(RECORDS TO PROCESS):
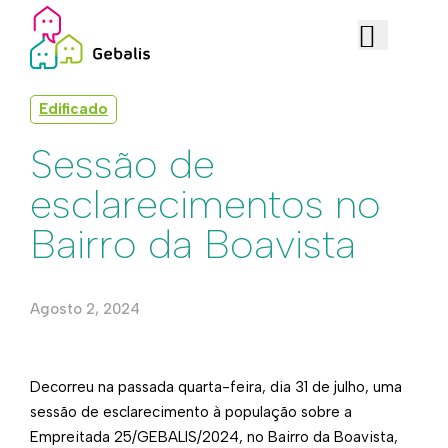
Edificado
Sessão de
esclarecimentos no
Bairro da Boavista
Agosto 2, 2024
Decorreu na passada quarta-feira, dia 31 de julho, uma
sessão de esclarecimento à população sobre a
Empreitada 25/GEBALIS/2024, no Bairro da Boavista,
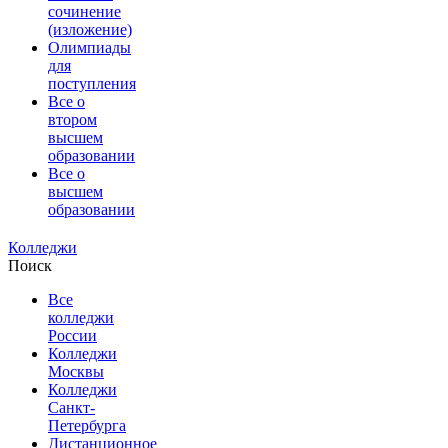
сочинение
(изложение)
Олимпиады
для
поступления
Все о
втором
высшем
образовании
Все о
высшем
образовании
Колледжи
Поиск
Все
колледжи
России
Колледжи
Москвы
Колледжи
Санкт-
Петербурга
Дистанционное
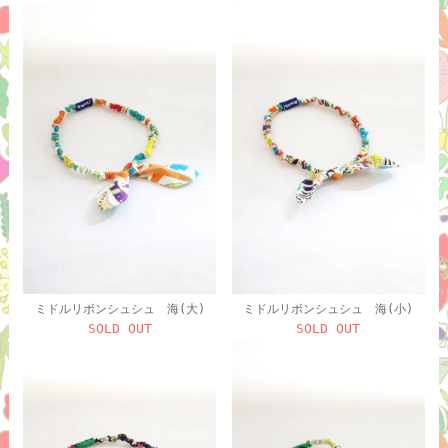
ミドルリボンシュシュ 海(大)
ミドルリボンシュシュ 海(小)
SOLD OUT
SOLD OUT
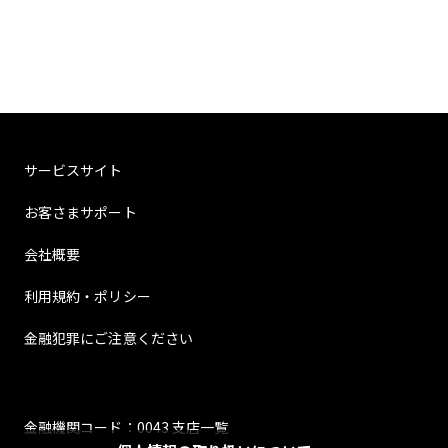
サービスサイト
お客さまサポート
会社概要
利用規約・ポリシー
金融犯罪にご注意ください
金融機関コード：0043 支店一覧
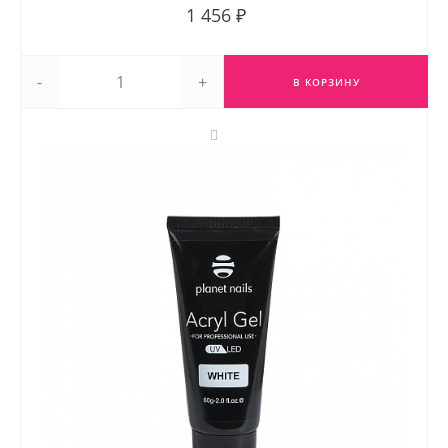
1 456 ₽
-
+
В КОРЗИНУ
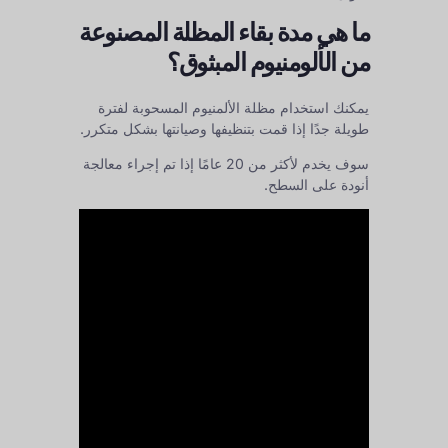
ما هي مدة بقاء المظلة المصنوعة
من الألومنيوم المبثوق؟
يمكنك استخدام مظلة الألمنيوم المسحوبة لفترة
طويلة جدًا إذا قمت بتنظيفها وصيانتها بشكل متكرر.
سوف يخدم لأكثر من 20 عامًا إذا تم إجراء معالجة
أنودة على السطح.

(INSTRUCTION): Copy the listing word for word from its beginning through the line containing "Empreitada 25/GEBALIS/2024, no", that line included. Leave the pictures out of your answer.

(RESPONSE):
Edificado
Sessão de
esclarecimentos no
Bairro da Boavista
Agosto 2, 2024
Decorreu na passada quarta-feira, dia 31 de julho, uma
sessão de esclarecimento à população sobre a
Empreitada 25/GEBALIS/2024, no Bairro da Boavista,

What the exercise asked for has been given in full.